倉敷市真備町箭田地区は、平成30年の西日本豪雨災害で大きな災害を受けました。そこで、高齢者や障がい者のための避難行動のアクションカードである「ヘルプカード」を作りたいので手伝ってほしいというご依頼がありました。そのご依頼が短期間ではなく3年間の取り組みで、腰を据えて取り掛かれると思いお受けしました。

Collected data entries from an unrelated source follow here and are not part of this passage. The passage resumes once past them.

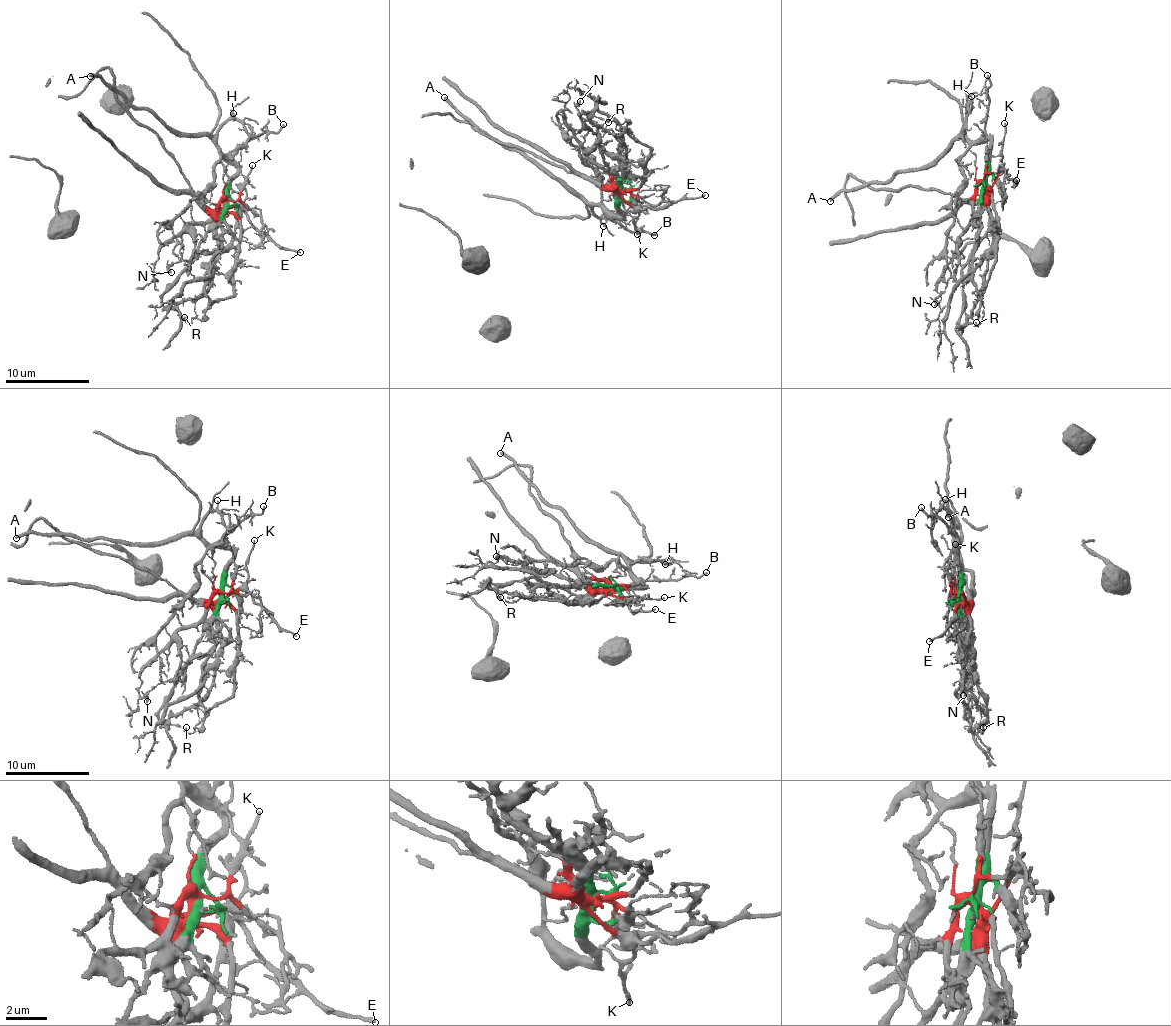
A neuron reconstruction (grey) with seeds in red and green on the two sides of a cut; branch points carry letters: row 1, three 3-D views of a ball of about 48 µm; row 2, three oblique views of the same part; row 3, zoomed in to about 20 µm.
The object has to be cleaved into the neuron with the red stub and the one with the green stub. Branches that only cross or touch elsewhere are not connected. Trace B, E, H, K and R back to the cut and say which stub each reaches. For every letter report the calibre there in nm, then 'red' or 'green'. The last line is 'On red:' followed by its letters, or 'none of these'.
B: 160 nm thick; green
E: 140 nm thick; red
H: 100 nm thick; green
K: 140 nm thick; red
R: 140 nm thick; red
On red: E, K, R

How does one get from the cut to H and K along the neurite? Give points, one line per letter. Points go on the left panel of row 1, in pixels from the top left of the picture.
H: (226, 202), (226, 184), (237, 170), (230, 165), (219, 147), (217, 132), (234, 119), (233, 114)
K: (226, 202), (225, 208), (232, 207), (245, 198), (243, 182), (251, 164)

支援が必要な障がい者や高齢者向けの「避難行動をいつ開始するのか」「どこに逃げるか」「誰と逃げるか」などをあらかじめ決めておくためのカードを作りたいというご要望でしたが、3年間取り組む中で配慮の必要な人だけを「助ける」のではなく、地区のみんなで「助かる」ためのアクションカードが出来上がりました。要配慮者と言われている高齢者や障がい者の支援を考えて取り組んできたものが、なぜ地区全体で助かるための活動になっていったのか、全体を通してお話していきたいと思います。

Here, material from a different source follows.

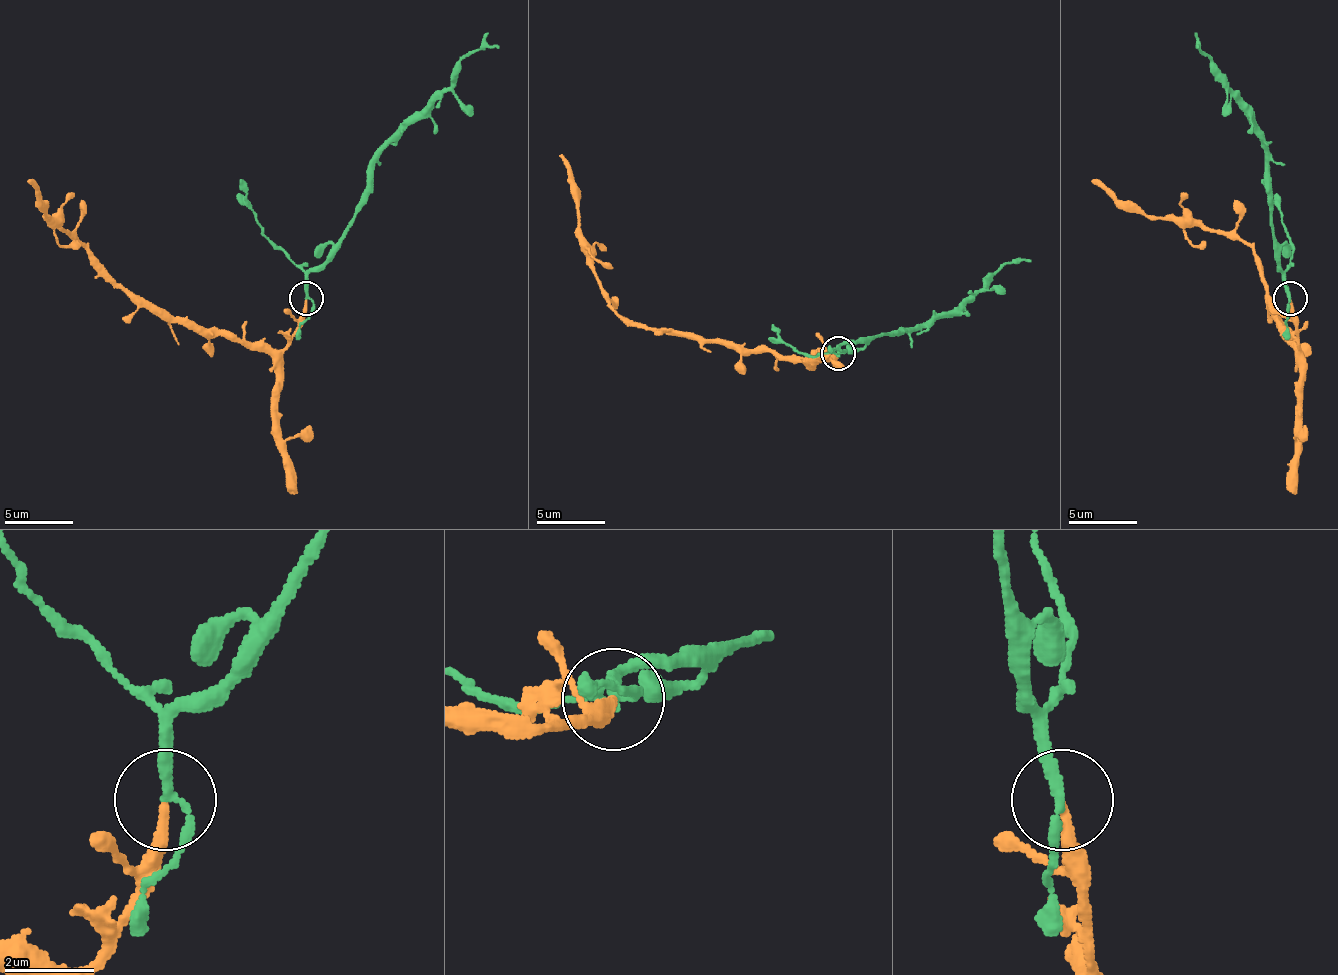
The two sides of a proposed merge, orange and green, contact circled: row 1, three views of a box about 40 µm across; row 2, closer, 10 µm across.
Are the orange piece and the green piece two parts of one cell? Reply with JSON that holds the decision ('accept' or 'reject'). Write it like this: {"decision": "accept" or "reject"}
{"decision": "accept"}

1年目は水害だけではなく、地震についても学びました。地震について一生懸命勉強し、避難方法などについて理解してきましたが、ふわっとした共通認識の状態で、具体的に逃げる場所が決まっていても、実際にどのように逃げるかということが決まりませんでした。そこで2年目は、こちらのインタビュー記事にも掲載されている兵庫県立大学大学院の澤田雅浩先生にお願いし、地図を使ったワークショップを行っていただきました。地図を使うことにより、避難先までの避難ルートを具体的に設定することができました。3年目は避難場所が決まり、避難ルートも決まった上で、ヘルプカード本来の目的である「助け合いのためのカード」という点にもう一度立ち戻り、ひとりで逃げられない人のために何を考えるかということについて、しっかりと議論をしました。

皆さんとても防災に熱心で、活動を始めた1年目は、西日本豪雨災害から3年目だったこともあり、まだ地区内で亡くなった人たちのことをとても辛く感じておられる方もたくさんおられましたが、「当時の自分の弱かった部分」や、「できたこと」「やりたかったけどできなかったこと」などをみんなで話をしていく中で、自分たちに起きたことを納得する時間にもなったのではないかと思いました。

※今回のインタビュー記事は、「FM salus」が過去に放送した「サロン・ド・防災」の内容を、一部改定して掲載しています。